L'anglettere, la france et leur allié italien rejoints aprés par les USA, Ont fait du rêve sionniste une réalité en dépit de la volonté et les aspirations de la population locale.

Maintenant les faits sont là; aprés plus de 50 ans on ne peut plus revenir en arriére. Mais, le droit international exige, et a exigé par des résolutions sous l'egide de l'ONU, le retrait d'israel au limite des frontiéres dessinés e 47. le peuple palestinien à le droit d'avoir une terre, une nation et une dignité. pour les paestiniens, sortir de cette guerre qui les a terrorisé pendant plus de 70 ans reste un rêve inespréré et le cauchemar a tellement duré que la population frole la depression. Cette situation grave, fait que le terrorisme recrute facilement des adeptes là bas. car, sachant le, tous les kamikhazes sont nées grandis et morts dans la guerre et sous l'occupation militaire forte d'israel.

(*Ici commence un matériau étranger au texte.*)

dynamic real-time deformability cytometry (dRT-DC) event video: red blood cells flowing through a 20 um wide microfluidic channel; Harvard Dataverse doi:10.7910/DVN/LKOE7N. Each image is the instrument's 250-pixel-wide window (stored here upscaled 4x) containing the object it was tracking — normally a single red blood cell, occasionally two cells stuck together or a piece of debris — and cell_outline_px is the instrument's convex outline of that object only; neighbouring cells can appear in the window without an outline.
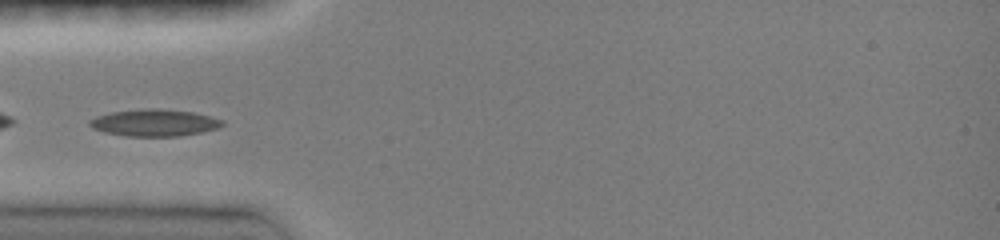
{"species": "common noctule bat (a hibernating species)", "species_latin": "Nyctalus noctula", "temperature_condition": "room temperature", "stored_images_in_passage": 28, "camera_frame_rate_fps": 3000, "um_per_image_px": 0.085, "animal": {"sex": "female", "body_mass_g": 19.0, "forearm_length_mm": 51.5}, "frame": {"image": 1, "passage_image": 1, "time_ms": 0.0, "image_size_px": [1000, 240], "cell_outline_px": [[224, 124], [216, 128], [200, 132], [176, 136], [128, 136], [104, 132], [92, 128], [88, 124], [88, 120], [96, 116], [112, 112], [148, 108], [160, 108], [192, 112], [224, 120]], "centroid_in_image_um": [13.08, 10.42], "position_along_channel_um": 71.9, "area_um2": 20.63}}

Israel n'est représentatif des juifs. je peux meme dire que c'est le plus mauvais exemple pour les juifs eux memes. Car, les juifs du monde ne sont pas sionnistes et le réve du retour à la terre promise est surement une aberration en soi. les fanatiques se nourissent de ces idées pour nier aux palestiniens tout droit à l'existence sur leur terre et les priver de leurs dignité humaine.